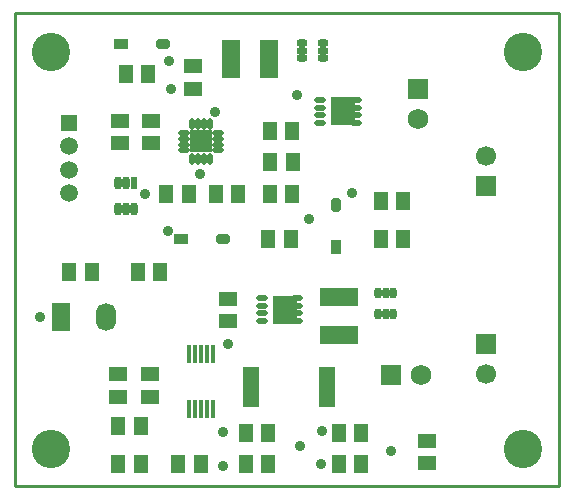
<source format=gts>
G04 Layer_Color=8388736*
%FSLAX42Y42*%
%MOMM*%
G71*
G01*
G75*
%ADD32C,0.25*%
%ADD54R,1.22X1.60*%
%ADD55R,1.60X1.22*%
G04:AMPARAMS|DCode=56|XSize=1.2mm|YSize=0.85mm|CornerRadius=0.33mm|HoleSize=0mm|Usage=FLASHONLY|Rotation=180.000|XOffset=0mm|YOffset=0mm|HoleType=Round|Shape=RoundedRectangle|*
%AMROUNDEDRECTD56*
21,1,1.20,0.20,0,0,180.0*
21,1,0.55,0.85,0,0,180.0*
1,1,0.66,-0.27,0.10*
1,1,0.66,0.27,0.10*
1,1,0.66,0.27,-0.10*
1,1,0.66,-0.27,-0.10*
%
%ADD56ROUNDEDRECTD56*%
%ADD57R,1.20X0.85*%
%ADD58R,1.90X1.90*%
%ADD59O,1.00X0.45*%
%ADD60O,0.45X1.00*%
%ADD61O,1.73X2.36*%
%ADD62R,1.60X2.36*%
G04:AMPARAMS|DCode=63|XSize=0.6mm|YSize=1.1mm|CornerRadius=0.2mm|HoleSize=0mm|Usage=FLASHONLY|Rotation=180.000|XOffset=0mm|YOffset=0mm|HoleType=Round|Shape=RoundedRectangle|*
%AMROUNDEDRECTD63*
21,1,0.60,0.70,0,0,180.0*
21,1,0.20,1.10,0,0,180.0*
1,1,0.40,-0.10,0.35*
1,1,0.40,0.10,0.35*
1,1,0.40,0.10,-0.35*
1,1,0.40,-0.10,-0.35*
%
%ADD63ROUNDEDRECTD63*%
%ADD64R,0.60X1.10*%
%ADD65R,1.50X3.20*%
G04:AMPARAMS|DCode=66|XSize=0.6mm|YSize=0.9mm|CornerRadius=0.2mm|HoleSize=0mm|Usage=FLASHONLY|Rotation=270.000|XOffset=0mm|YOffset=0mm|HoleType=Round|Shape=RoundedRectangle|*
%AMROUNDEDRECTD66*
21,1,0.60,0.50,0,0,270.0*
21,1,0.20,0.90,0,0,270.0*
1,1,0.40,-0.25,-0.10*
1,1,0.40,-0.25,0.10*
1,1,0.40,0.25,0.10*
1,1,0.40,0.25,-0.10*
%
%ADD66ROUNDEDRECTD66*%
%ADD67R,2.00X2.49*%
%ADD68O,1.00X0.54*%
%ADD69R,0.40X1.55*%
G04:AMPARAMS|DCode=70|XSize=0.4mm|YSize=1.55mm|CornerRadius=0mm|HoleSize=0mm|Usage=FLASHONLY|Rotation=0.000|XOffset=0mm|YOffset=0mm|HoleType=Round|Shape=Octagon|*
%AMOCTAGOND70*
4,1,8,-0.10,0.78,0.10,0.78,0.20,0.68,0.20,-0.68,0.10,-0.78,-0.10,-0.78,-0.20,-0.68,-0.20,0.68,-0.10,0.78,0.0*
%
%ADD70OCTAGOND70*%

%ADD71R,1.45X3.38*%
G04:AMPARAMS|DCode=72|XSize=1.2mm|YSize=0.85mm|CornerRadius=0.33mm|HoleSize=0mm|Usage=FLASHONLY|Rotation=270.000|XOffset=0mm|YOffset=0mm|HoleType=Round|Shape=RoundedRectangle|*
%AMROUNDEDRECTD72*
21,1,1.20,0.20,0,0,270.0*
21,1,0.55,0.85,0,0,270.0*
1,1,0.66,-0.10,-0.27*
1,1,0.66,-0.10,0.27*
1,1,0.66,0.10,0.27*
1,1,0.66,0.10,-0.27*
%
%ADD72ROUNDEDRECTD72*%
%ADD73R,0.85X1.20*%
%ADD74R,3.20X1.50*%
G04:AMPARAMS|DCode=75|XSize=0.6mm|YSize=0.9mm|CornerRadius=0.2mm|HoleSize=0mm|Usage=FLASHONLY|Rotation=180.000|XOffset=0mm|YOffset=0mm|HoleType=Round|Shape=RoundedRectangle|*
%AMROUNDEDRECTD75*
21,1,0.60,0.50,0,0,180.0*
21,1,0.20,0.90,0,0,180.0*
1,1,0.40,-0.10,0.25*
1,1,0.40,0.10,0.25*
1,1,0.40,0.10,-0.25*
1,1,0.40,-0.10,-0.25*
%
%ADD75ROUNDEDRECTD75*%
%ADD76C,1.50*%
%ADD77R,1.40X1.40*%
%ADD78C,1.70*%
%ADD79R,1.70X1.70*%
%ADD80R,1.73X1.73*%
%ADD81C,1.73*%
%ADD82R,1.73X1.73*%
%ADD83C,3.25*%
%ADD84C,0.91*%
D32*
X3000Y3500D02*
Y7500D01*
X7603D01*
Y3500D02*
Y7500D01*
X3000Y3500D02*
X7603D01*
D54*
X3460Y5310D02*
D03*
X3651D02*
D03*
X3937Y6985D02*
D03*
X4128D02*
D03*
X4230Y5310D02*
D03*
X4040D02*
D03*
X4470Y5969D02*
D03*
X4280D02*
D03*
X4890D02*
D03*
X4699D02*
D03*
X6287Y5906D02*
D03*
X6096D02*
D03*
Y5588D02*
D03*
X6287D02*
D03*
X5334D02*
D03*
X5144D02*
D03*
X3874Y4001D02*
D03*
X4064D02*
D03*
Y3683D02*
D03*
X3874D02*
D03*
X4381D02*
D03*
X4572D02*
D03*
X5144Y3947D02*
D03*
X4953D02*
D03*
Y3683D02*
D03*
X5144D02*
D03*
X5740Y3947D02*
D03*
X5931D02*
D03*
X5740Y3683D02*
D03*
X5931D02*
D03*
X5347Y6502D02*
D03*
X5156D02*
D03*
X5159Y6238D02*
D03*
X5349D02*
D03*
X5156Y5969D02*
D03*
X5347D02*
D03*
D55*
X4150Y6591D02*
D03*
Y6401D02*
D03*
X3886Y6591D02*
D03*
Y6401D02*
D03*
X3874Y4445D02*
D03*
Y4254D02*
D03*
X4801Y5080D02*
D03*
Y4890D02*
D03*
X4138Y4445D02*
D03*
Y4254D02*
D03*
X4508Y6858D02*
D03*
Y7049D02*
D03*
X6487Y3879D02*
D03*
Y3688D02*
D03*
D56*
X4254Y7239D02*
D03*
X4762Y5588D02*
D03*
D57*
X3899Y7239D02*
D03*
X4407Y5588D02*
D03*
D58*
X4572Y6414D02*
D03*
D59*
X4427Y6338D02*
D03*
Y6388D02*
D03*
Y6439D02*
D03*
Y6489D02*
D03*
X4717D02*
D03*
Y6439D02*
D03*
Y6388D02*
D03*
Y6338D02*
D03*
D60*
X4497Y6558D02*
D03*
X4547D02*
D03*
X4597D02*
D03*
X4647D02*
D03*
Y6269D02*
D03*
X4597D02*
D03*
X4547D02*
D03*
X4497D02*
D03*
D61*
X3765Y4930D02*
D03*
D62*
X3384D02*
D03*
D63*
X3874Y5842D02*
D03*
X3874Y6062D02*
D03*
X3938D02*
D03*
Y5842D02*
D03*
X4003D02*
D03*
D64*
X4003Y6062D02*
D03*
D65*
X5148Y7112D02*
D03*
X4826D02*
D03*
D66*
X5608Y7247D02*
D03*
Y7182D02*
D03*
Y7117D02*
D03*
X5428D02*
D03*
Y7182D02*
D03*
Y7247D02*
D03*
D67*
X5778Y6668D02*
D03*
X5282Y4991D02*
D03*
D68*
X5883Y6765D02*
D03*
X5884Y6700D02*
D03*
X5883Y6635D02*
D03*
Y6570D02*
D03*
X5583Y6570D02*
D03*
Y6635D02*
D03*
Y6700D02*
D03*
Y6765D02*
D03*
X5387Y5089D02*
D03*
X5387Y5024D02*
D03*
X5387Y4959D02*
D03*
Y4894D02*
D03*
X5087Y4894D02*
D03*
Y4959D02*
D03*
Y5024D02*
D03*
Y5089D02*
D03*
D69*
X4622Y4151D02*
D03*
X4572D02*
D03*
X4672D02*
D03*
X4522D02*
D03*
X4472Y4612D02*
D03*
X4522D02*
D03*
X4672D02*
D03*
X4572D02*
D03*
X4622D02*
D03*
D70*
X4472Y4151D02*
D03*
D71*
X4999Y4331D02*
D03*
X5639D02*
D03*
D72*
X5718Y5878D02*
D03*
D73*
Y5522D02*
D03*
D74*
X5740Y5095D02*
D03*
Y4773D02*
D03*
D75*
X6201Y4951D02*
D03*
X6136D02*
D03*
X6071D02*
D03*
Y5131D02*
D03*
X6136D02*
D03*
X6201D02*
D03*
D76*
X3460Y6374D02*
D03*
Y6174D02*
D03*
Y5974D02*
D03*
D77*
Y6574D02*
D03*
D78*
X6985Y6287D02*
D03*
Y4445D02*
D03*
D79*
Y6033D02*
D03*
Y4699D02*
D03*
D80*
X6414Y6858D02*
D03*
D81*
Y6604D02*
D03*
X6436Y4435D02*
D03*
D82*
X6182D02*
D03*
D83*
X3302Y7175D02*
D03*
Y3810D02*
D03*
X7303D02*
D03*
Y7175D02*
D03*
D84*
X3210Y4930D02*
D03*
X4305Y7099D02*
D03*
X5855Y5977D02*
D03*
X4803Y4702D02*
D03*
X5489Y5761D02*
D03*
X4691Y6660D02*
D03*
X5385Y6805D02*
D03*
X4321Y6861D02*
D03*
X4562Y6137D02*
D03*
X4290Y5659D02*
D03*
X4762Y3950D02*
D03*
X6185Y3797D02*
D03*
X5410Y3835D02*
D03*
X4762Y3670D02*
D03*
X5598Y3962D02*
D03*
X5591Y3683D02*
D03*
X4097Y5969D02*
D03*
X4526Y6454D02*
D03*
X4618Y6368D02*
D03*
Y6454D02*
D03*
X4526Y6368D02*
D03*
M02*

</source>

════

▸ What the task asks
Print exactly the first line of the entries and every line after it through the one that contains "1,1,0.66,0.27,0.10*", leaving the pictures out.

▸ Result for this exercise
<source format=gts>
G04 Layer_Color=8388736*
%FSLAX42Y42*%
%MOMM*%
G71*
G01*
G75*
%ADD32C,0.25*%
%ADD54R,1.22X1.60*%
%ADD55R,1.60X1.22*%
G04:AMPARAMS|DCode=56|XSize=1.2mm|YSize=0.85mm|CornerRadius=0.33mm|HoleSize=0mm|Usage=FLASHONLY|Rotation=180.000|XOffset=0mm|YOffset=0mm|HoleType=Round|Shape=RoundedRectangle|*
%AMROUNDEDRECTD56*
21,1,1.20,0.20,0,0,180.0*
21,1,0.55,0.85,0,0,180.0*
1,1,0.66,-0.27,0.10*
1,1,0.66,0.27,0.10*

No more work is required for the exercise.